To replant or not…a question on some tillage farmers’ minds

Ciarán Collins – Teagasc tillage crop specialist – had the tough task of giving advice to farmers who are looking at struggling winter cereal crops at the Dairygold Tillage Conference last Friday, January 24.

Ciarán urged farmers to think long and hard before they replant.

Don’t jump at the decision to take out a crop, leave it for as long as you possibly can until growth gets going before you make the decision.

“When you drive around the country you can see in the main it’s not a whole field missing; it’s a headland.

“It might be a wet headland or a patch in the field – that often equates to an area where there’s poor drainage, a headland that has been trafficked quite a lot, maybe with soil structural issues.”

Ciarán asked does it make any sense to plant 0.5ac of spring barley on a bad headland in a winter barley field?

He added that there will be an opportunity to carry out drainage and plant cover crops on these areas of ground later in the year, which will help to improve the soil’s structure.

Ciarán advised farmers to take the opportunity to note the problem spots and to get drainage work done.
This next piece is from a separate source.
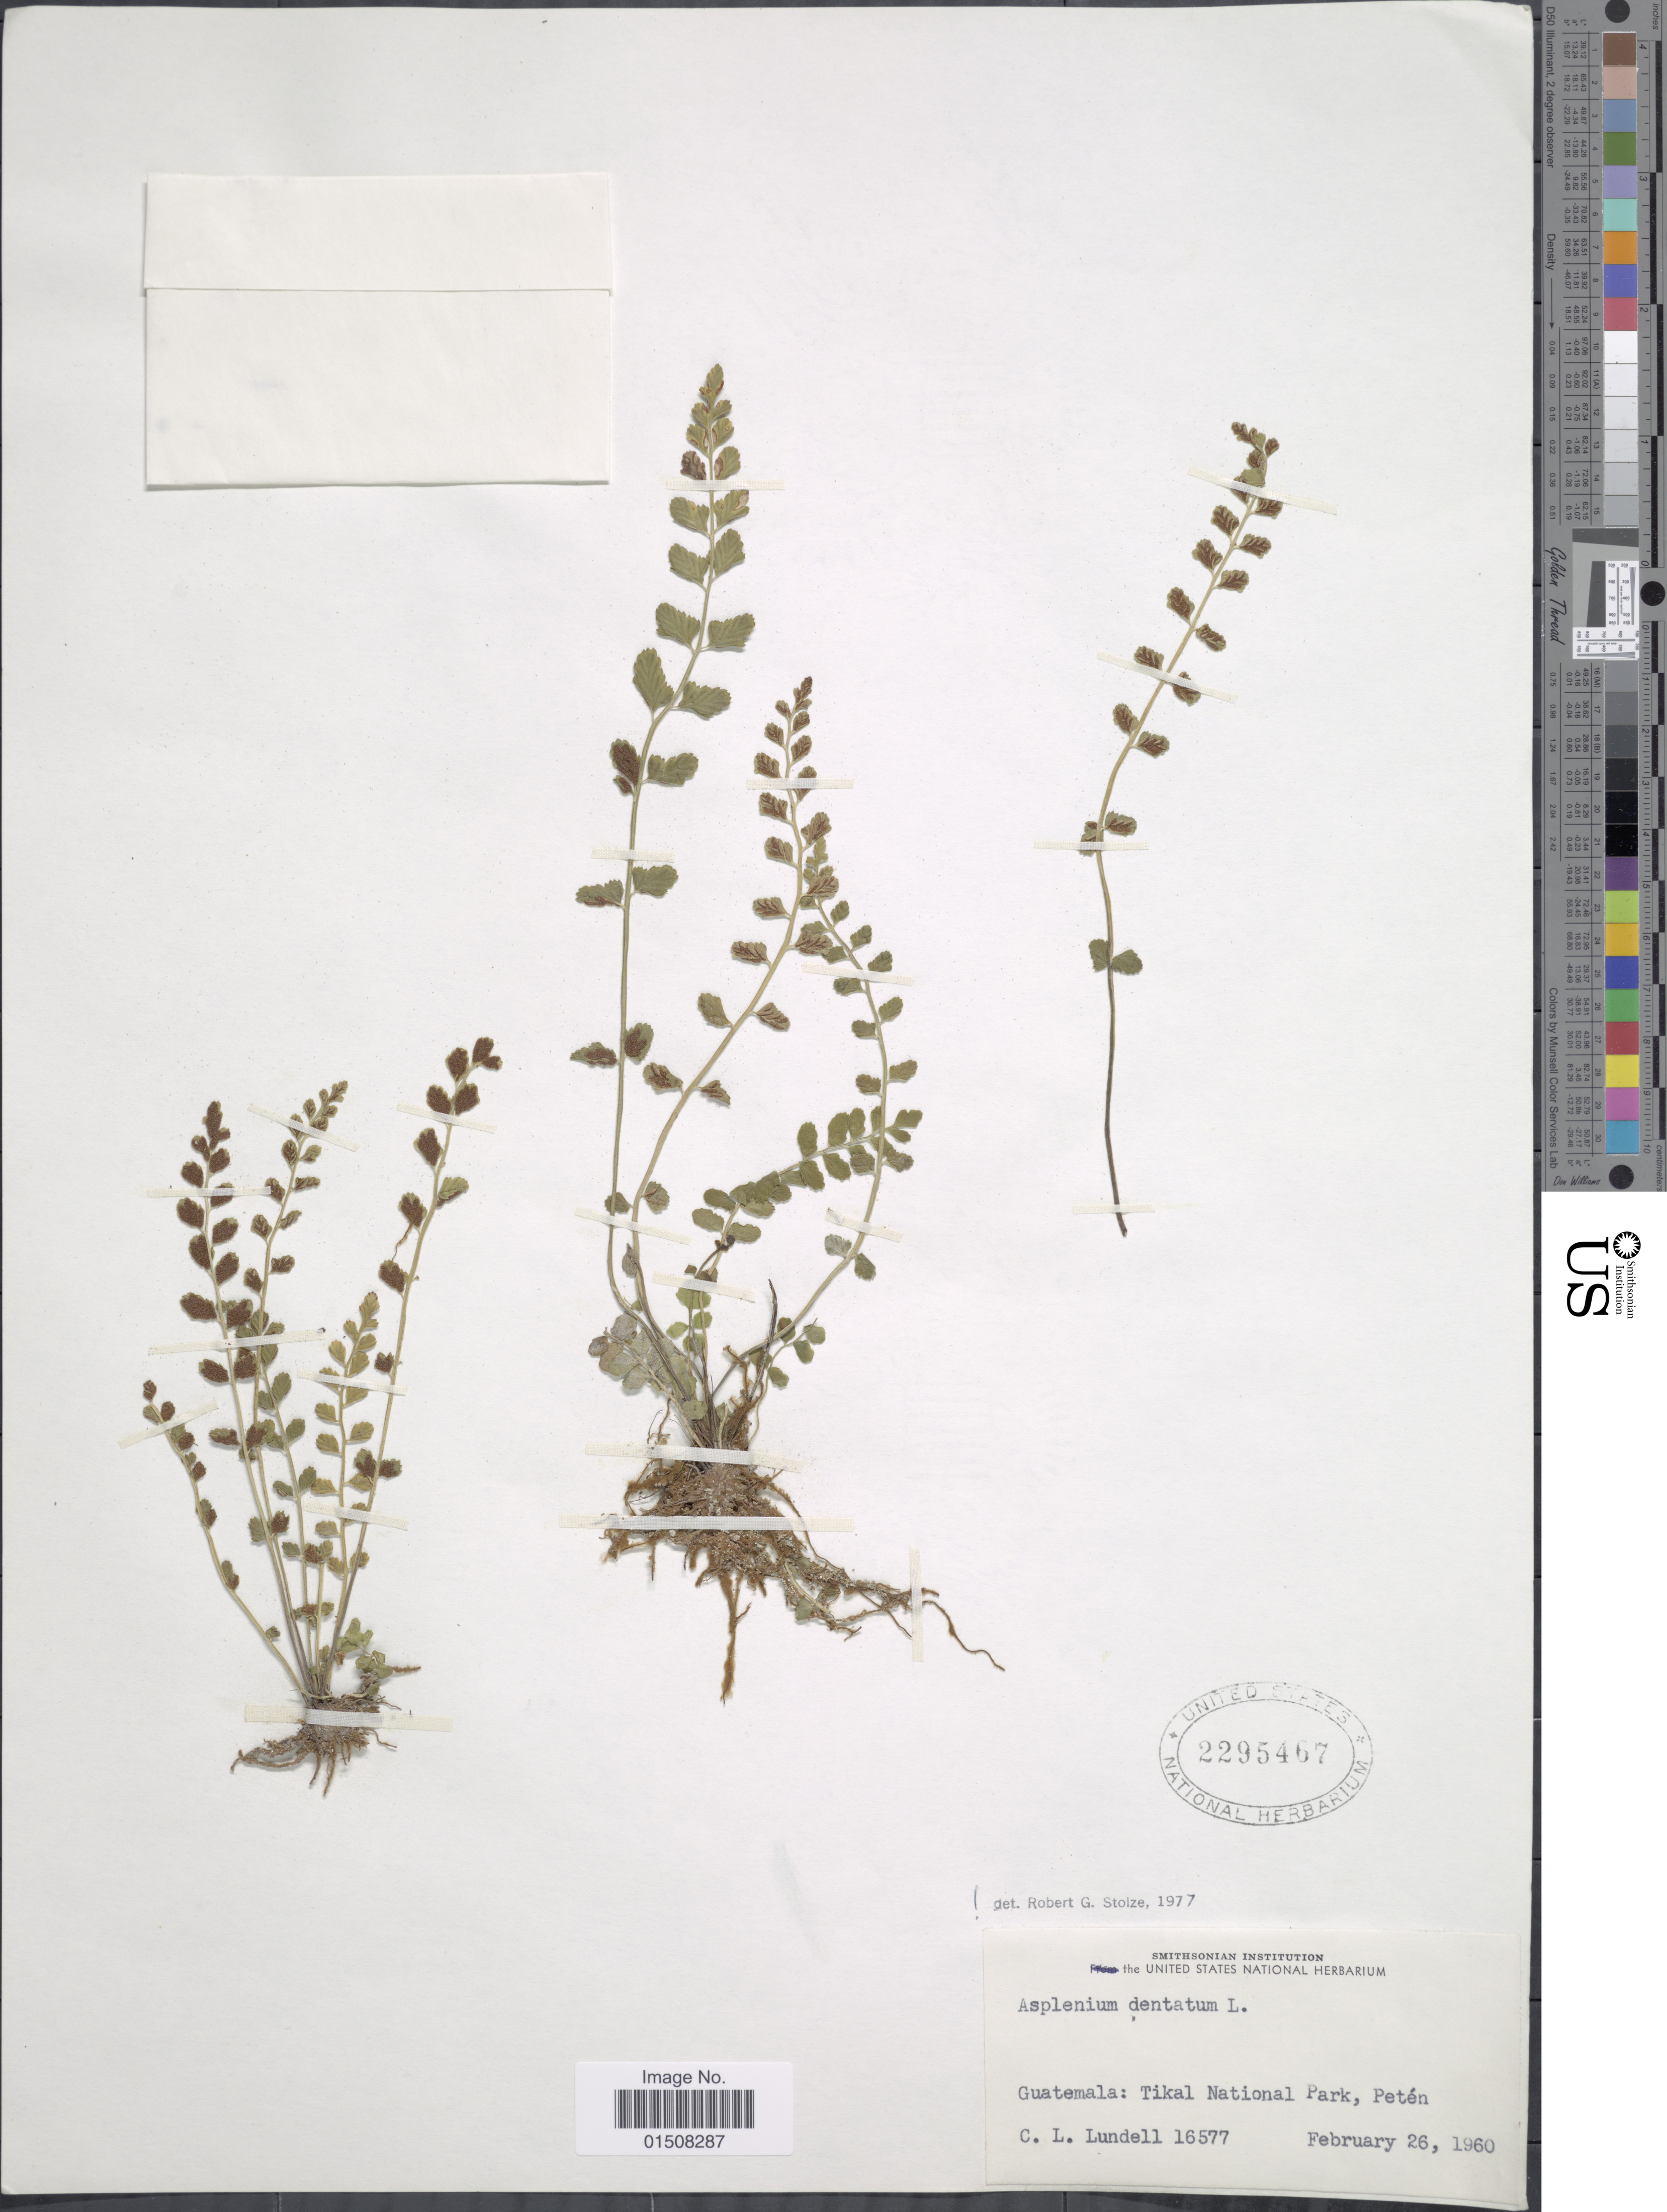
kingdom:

Matt Lawlee, Dairygold; Michael Archdeacon, Lombardstown; Michael Daly, Ballyhea and Richard Lucey, Ballyclough were pictured at the Dairygold Tillage Conference on ‘Sustainable Farming in a New Decade’ at Corrin Events Centre, Fermoy, Co Cork. Image source: O’Gorman Photography

Planting winter wheat in the spring time

The tillage specialist gave advice to farmers trying to get land sown and tick some work off their list.

Winter wheat varieties can be planted up until the middle of February: “Generally with the varieties we have at the moment there are no real vernilasation issues.”

Commenting on work done by Richie Hackett at Oak Park a number of years ago, Ciarán stated: “He found that the yield of winter wheat varieties sown in the spring was similar to spring varieties sown at that time.

Just to bear in mind, it’s a spring crop on the basic payment. It’s not the variety. It’s the date – December 31.

Ciarán also noted that farmers should be aiming for a high sowing rate of 200-230kg/ha as soil conditions will most likely be difficult.